Page images and extracted text:
------------------------------------------------
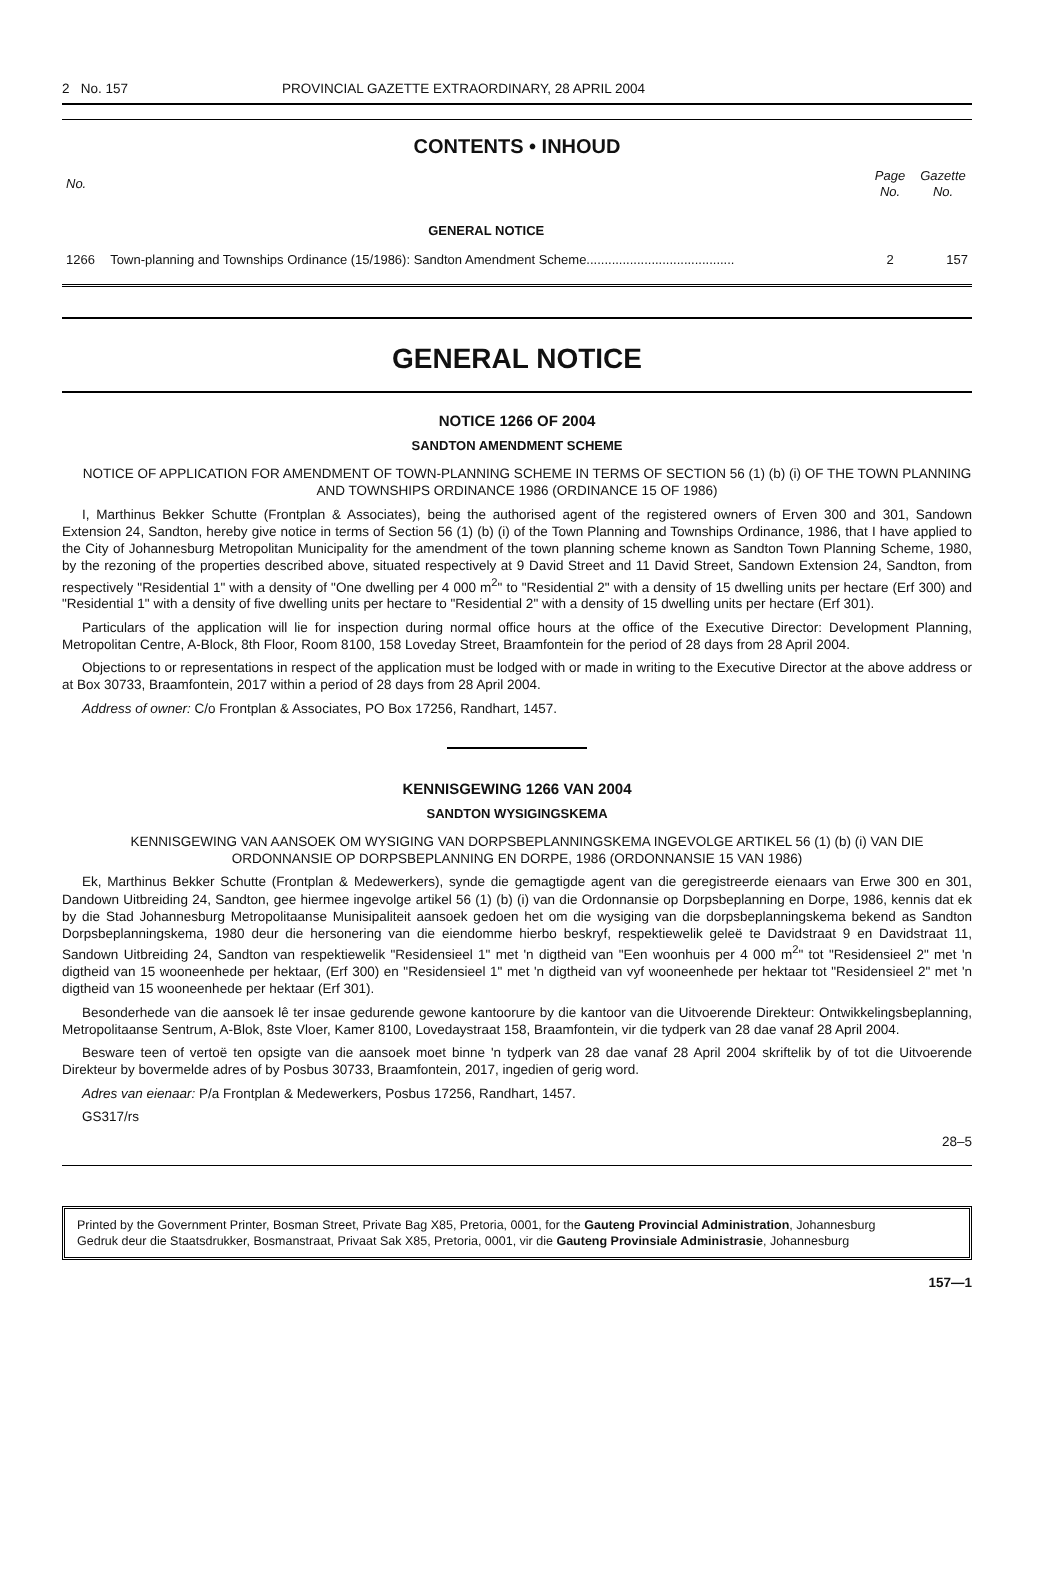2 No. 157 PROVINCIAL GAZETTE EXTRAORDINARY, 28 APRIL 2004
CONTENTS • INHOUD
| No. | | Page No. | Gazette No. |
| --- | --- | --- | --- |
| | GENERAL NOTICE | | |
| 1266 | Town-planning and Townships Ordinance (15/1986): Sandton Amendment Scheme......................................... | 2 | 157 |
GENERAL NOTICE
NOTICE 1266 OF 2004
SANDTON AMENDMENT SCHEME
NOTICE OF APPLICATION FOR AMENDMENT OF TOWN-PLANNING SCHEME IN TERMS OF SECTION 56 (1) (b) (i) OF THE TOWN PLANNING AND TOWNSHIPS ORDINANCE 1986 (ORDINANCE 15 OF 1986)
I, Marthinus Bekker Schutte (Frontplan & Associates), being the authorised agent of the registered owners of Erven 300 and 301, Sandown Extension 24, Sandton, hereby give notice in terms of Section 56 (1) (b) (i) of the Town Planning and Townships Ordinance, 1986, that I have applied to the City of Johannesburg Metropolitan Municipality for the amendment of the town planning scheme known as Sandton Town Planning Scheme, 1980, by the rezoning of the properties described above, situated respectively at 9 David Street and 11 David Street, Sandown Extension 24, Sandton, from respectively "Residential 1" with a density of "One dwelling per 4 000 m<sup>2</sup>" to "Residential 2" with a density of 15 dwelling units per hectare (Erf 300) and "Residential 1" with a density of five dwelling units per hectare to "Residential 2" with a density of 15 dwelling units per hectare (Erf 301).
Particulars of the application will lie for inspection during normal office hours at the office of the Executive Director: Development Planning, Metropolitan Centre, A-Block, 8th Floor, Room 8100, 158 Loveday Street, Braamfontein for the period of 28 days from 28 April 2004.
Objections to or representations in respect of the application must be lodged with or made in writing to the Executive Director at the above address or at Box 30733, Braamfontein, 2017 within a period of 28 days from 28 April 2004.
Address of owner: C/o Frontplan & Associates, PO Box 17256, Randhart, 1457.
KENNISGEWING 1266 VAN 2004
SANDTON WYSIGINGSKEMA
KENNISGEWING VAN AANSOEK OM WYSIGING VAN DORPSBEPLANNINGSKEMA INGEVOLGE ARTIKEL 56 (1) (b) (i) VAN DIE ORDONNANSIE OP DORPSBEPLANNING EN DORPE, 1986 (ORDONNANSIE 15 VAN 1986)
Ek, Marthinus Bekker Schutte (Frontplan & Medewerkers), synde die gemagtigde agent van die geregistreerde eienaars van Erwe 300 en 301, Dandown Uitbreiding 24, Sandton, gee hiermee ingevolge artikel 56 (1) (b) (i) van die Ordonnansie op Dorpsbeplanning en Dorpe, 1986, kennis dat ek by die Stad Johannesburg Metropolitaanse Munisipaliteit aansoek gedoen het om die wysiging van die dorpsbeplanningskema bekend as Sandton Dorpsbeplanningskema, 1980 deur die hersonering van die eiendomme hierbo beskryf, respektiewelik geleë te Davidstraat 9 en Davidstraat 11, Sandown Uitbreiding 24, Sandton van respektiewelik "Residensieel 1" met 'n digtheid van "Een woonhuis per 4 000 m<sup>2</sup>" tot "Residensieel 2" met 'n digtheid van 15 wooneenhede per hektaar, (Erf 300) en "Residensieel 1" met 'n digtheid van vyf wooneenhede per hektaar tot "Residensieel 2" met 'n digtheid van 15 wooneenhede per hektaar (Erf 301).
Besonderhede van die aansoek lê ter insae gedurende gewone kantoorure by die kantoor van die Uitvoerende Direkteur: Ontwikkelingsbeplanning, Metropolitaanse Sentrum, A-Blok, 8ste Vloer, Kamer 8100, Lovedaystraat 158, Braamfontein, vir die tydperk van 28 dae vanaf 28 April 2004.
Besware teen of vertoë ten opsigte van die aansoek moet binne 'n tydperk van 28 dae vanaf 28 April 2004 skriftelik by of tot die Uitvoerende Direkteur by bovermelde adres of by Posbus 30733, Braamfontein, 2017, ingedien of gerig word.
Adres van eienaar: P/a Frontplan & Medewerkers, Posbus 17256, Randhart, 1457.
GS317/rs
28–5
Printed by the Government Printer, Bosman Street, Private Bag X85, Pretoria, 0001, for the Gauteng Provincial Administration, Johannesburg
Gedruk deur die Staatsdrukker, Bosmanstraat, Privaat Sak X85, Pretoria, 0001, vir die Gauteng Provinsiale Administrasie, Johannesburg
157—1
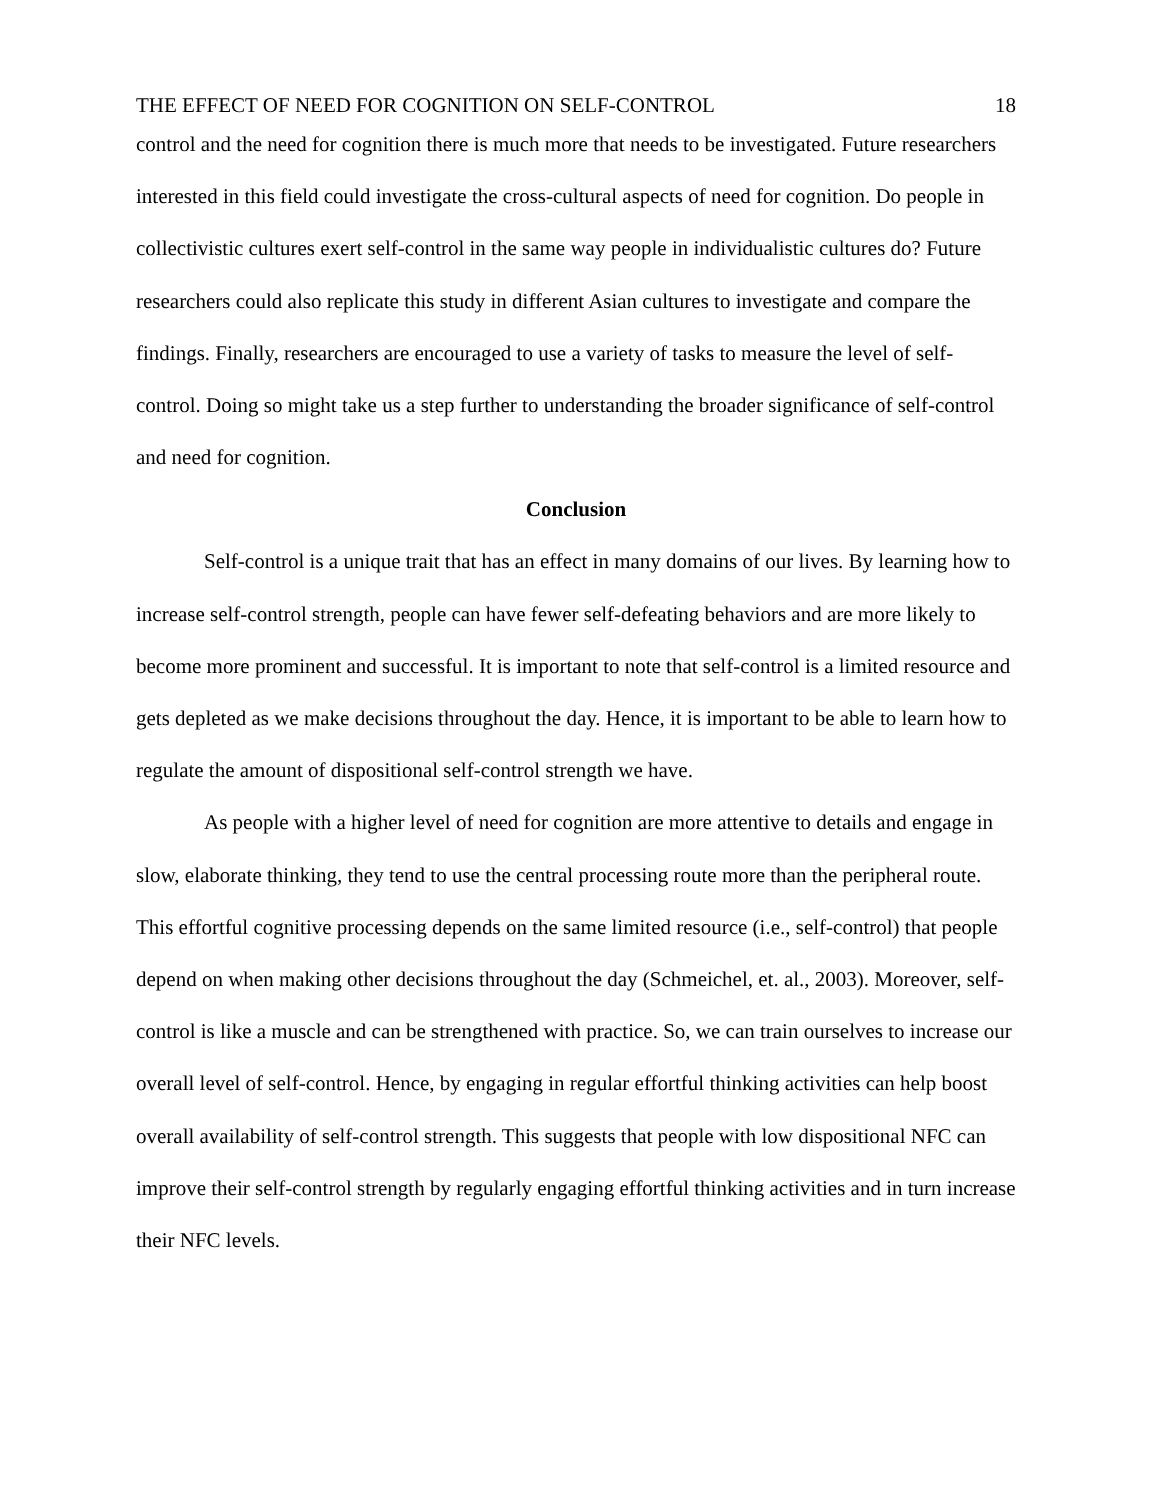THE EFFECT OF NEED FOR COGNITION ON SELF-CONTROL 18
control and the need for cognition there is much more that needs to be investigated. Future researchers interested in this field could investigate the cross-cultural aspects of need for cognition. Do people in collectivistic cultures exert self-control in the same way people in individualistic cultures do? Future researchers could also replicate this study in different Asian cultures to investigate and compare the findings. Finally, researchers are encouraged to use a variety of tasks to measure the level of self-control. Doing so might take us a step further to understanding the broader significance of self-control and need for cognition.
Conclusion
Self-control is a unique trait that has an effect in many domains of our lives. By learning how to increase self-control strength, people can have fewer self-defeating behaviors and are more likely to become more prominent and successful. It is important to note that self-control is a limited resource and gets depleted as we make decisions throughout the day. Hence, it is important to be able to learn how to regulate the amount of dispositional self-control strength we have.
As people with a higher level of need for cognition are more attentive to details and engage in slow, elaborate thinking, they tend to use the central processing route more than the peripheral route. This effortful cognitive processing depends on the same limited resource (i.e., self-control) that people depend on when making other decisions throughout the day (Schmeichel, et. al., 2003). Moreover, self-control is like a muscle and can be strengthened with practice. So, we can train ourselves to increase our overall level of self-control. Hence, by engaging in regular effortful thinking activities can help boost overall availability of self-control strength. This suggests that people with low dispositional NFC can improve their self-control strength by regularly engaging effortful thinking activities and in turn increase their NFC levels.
------------------------------------------------
WHAT IS BEING ASKED:
Given the records above, reproduce precisely and only the lines between the line holding "NOTICE | | |" and the line holding "NOTICE OF APPLICATION", inclusive.

WRITTEN SOLUTION:
| | GENERAL NOTICE | | |
| 1266 | Town-planning and Townships Ordinance (15/1986): Sandton Amendment Scheme......................................... | 2 | 157 |
GENERAL NOTICE
NOTICE 1266 OF 2004
SANDTON AMENDMENT SCHEME
NOTICE OF APPLICATION FOR AMENDMENT OF TOWN-PLANNING SCHEME IN TERMS OF SECTION 56 (1) (b) (i) OF THE TOWN PLANNING AND TOWNSHIPS ORDINANCE 1986 (ORDINANCE 15 OF 1986)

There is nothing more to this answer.